What you have to do: Write out again, exactly as they appear, the lines from the start of the data below through the line with "primer equipo, han"; no pictures.

Exercise inputs:

|---|

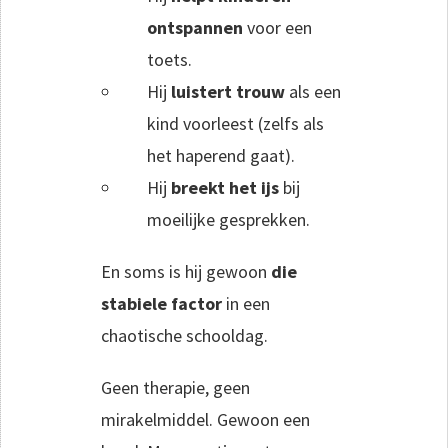
ontspannen
voor een
toets.
Hij
luistert trouw
als een
kind voorleest (zelfs als
het haperend gaat).
Hij
breekt het ijs
bij
moeilijke gesprekken.
En soms is hij gewoon
die
stabiele factor
in een
chaotische schooldag.
Geen therapie, geen
mirakelmiddel. Gewoon een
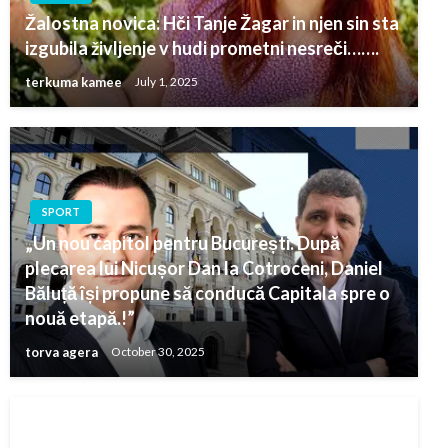
Žalostna novica: Hči Tanje Žagar in njen sin sta
izgubila življenje v hudi prometni nesreči…….
terkuma kamee
July 1, 2025
SPORT
„Un nou capitol pentru București: După
plecarea lui Nicușor Dan la Cotroceni, Daniel
Băluță își propune să conducă Capitala spre o
nouă etapă.!”
torva agera
October 30, 2025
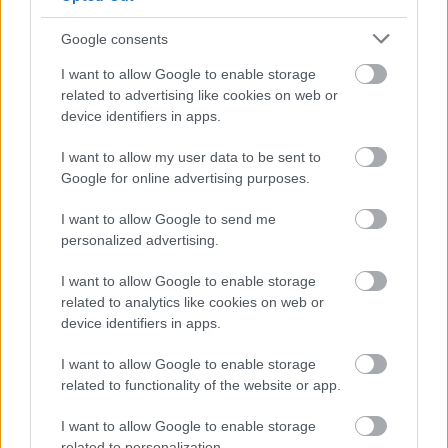
Google consents
Η διοργάνωση
I want to allow Google to enable storage
related to advertising like cookies on web or
Τα Focus Economics Analyst Forecast Awards
device identifiers in apps.
συμπληρώνουν φέτος δέκα χρόνια διεθνούς
I want to allow my user data to be sent to
αναγνώρισης των πιο αξιόπιστων οικονομικών
Google for online advertising purposes.
αναλυτών παγκοσμίως. Η φετινή διοργάνωση
καλύπτει:
I want to allow Google to send me
personalized advertising.
•
51 χώρες
,
I want to allow Google to enable storage
related to analytics like cookies on web or
•
11 γεωγραφικές περιοχές
, και
device identifiers in apps.
I want to allow Google to enable storage
related to functionality of the website or app.
I want to allow Google to enable storage
related to personalization.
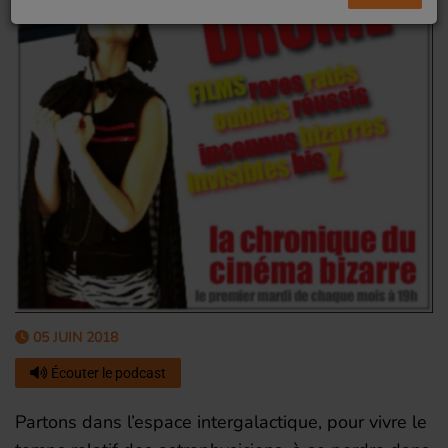
05 JUIN 2018
Écouter le podcast
Partons dans l’espace intergalactique, pour vivre le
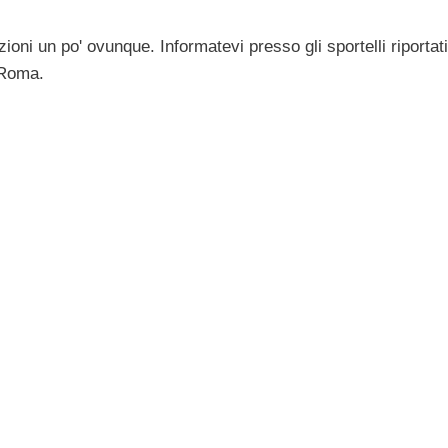
ni un po' ovunque. Informatevi presso gli sportelli riportati
 Roma.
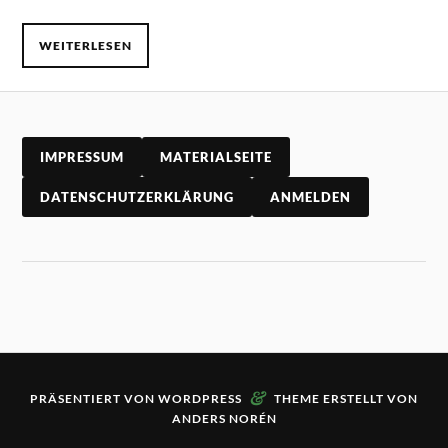
WEITERLESEN
IMPRESSUM
MATERIALSEITE
DATENSCHUTZERKLÄRUNG
ANMELDEN
&
PRÄSENTIERT VON
WORDPRESS
THEME ERSTELLT VON
ANDERS NORÉN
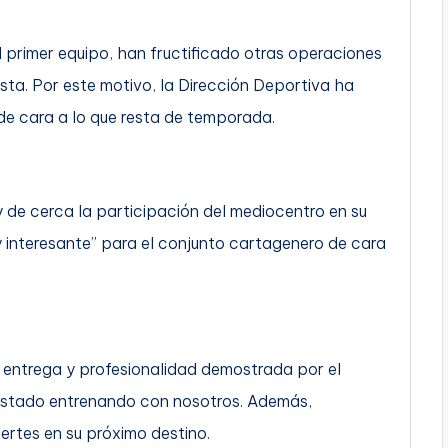
 primer equipo, han fructificado otras operaciones
ista. Por este motivo, la Dirección Deportiva ha
de cara a lo que resta de temporada.
y de cerca la participación del mediocentro en su
y interesante” para el conjunto cartagenero de cara
entrega y profesionalidad demostrada por el
a estado entrenando con nosotros. Además,
ertes en su próximo destino.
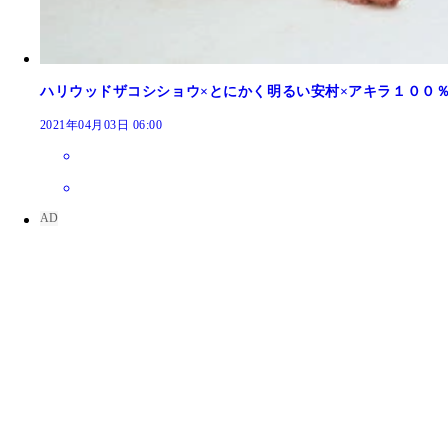
ハリウッドザコシショウ×とにかく明るい安村×アキラ１００
2021年04月03日 06:00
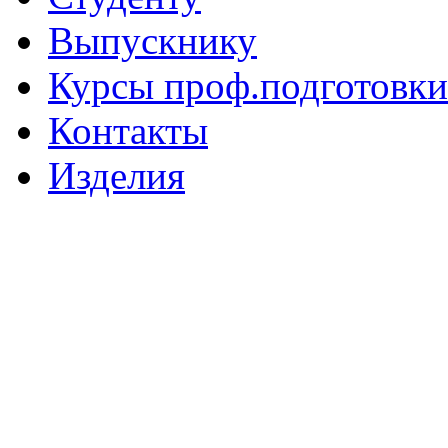
Выпускнику
Курсы проф.подготовки
Контакты
Изделия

|---|

Worked solution:
ontspannen
voor een
toets.
Hij
luistert trouw
als een
kind voorleest (zelfs als
het haperend gaat).
Hij
breekt het ijs
bij
moeilijke gesprekken.
En soms is hij gewoon
die
stabiele factor
in een
chaotische schooldag.
Geen therapie, geen
mirakelmiddel. Gewoon een
Žalostna novica: Hči Tanje Žagar in njen sin sta
izgubila življenje v hudi prometni nesreči…….
terkuma kamee
July 1, 2025
SPORT
„Un nou capitol pentru București: După
plecarea lui Nicușor Dan la Cotroceni, Daniel
Băluță își propune să conducă Capitala spre o
nouă etapă.!”
torva agera
October 30, 2025
Google consents
Η διοργάνωση
I want to allow Google to enable storage
related to advertising like cookies on web or
Τα Focus Economics Analyst Forecast Awards
device identifiers in apps.
συμπληρώνουν φέτος δέκα χρόνια διεθνούς
I want to allow my user data to be sent to
αναγνώρισης των πιο αξιόπιστων οικονομικών
Google for online advertising purposes.
αναλυτών παγκοσμίως. Η φετινή διοργάνωση
καλύπτει:
I want to allow Google to send me
personalized advertising.
•
51 χώρες
,
I want to allow Google to enable storage
related to analytics like cookies on web or
•
11 γεωγραφικές περιοχές
, και
device identifiers in apps.
I want to allow Google to enable storage
related to functionality of the website or app.
I want to allow Google to enable storage
related to personalization.
05 JUIN 2018
Écouter le podcast
Partons dans l’espace intergalactique, pour vivre le
ni un po' ovunque. Informatevi presso gli sportelli riportati
 Roma.
WEITERLESEN
IMPRESSUM
MATERIALSEITE
DATENSCHUTZERKLÄRUNG
ANMELDEN
&
PRÄSENTIERT VON
WORDPRESS
THEME ERSTELLT VON
ANDERS NORÉN
 primer equipo, han fructificado otras operaciones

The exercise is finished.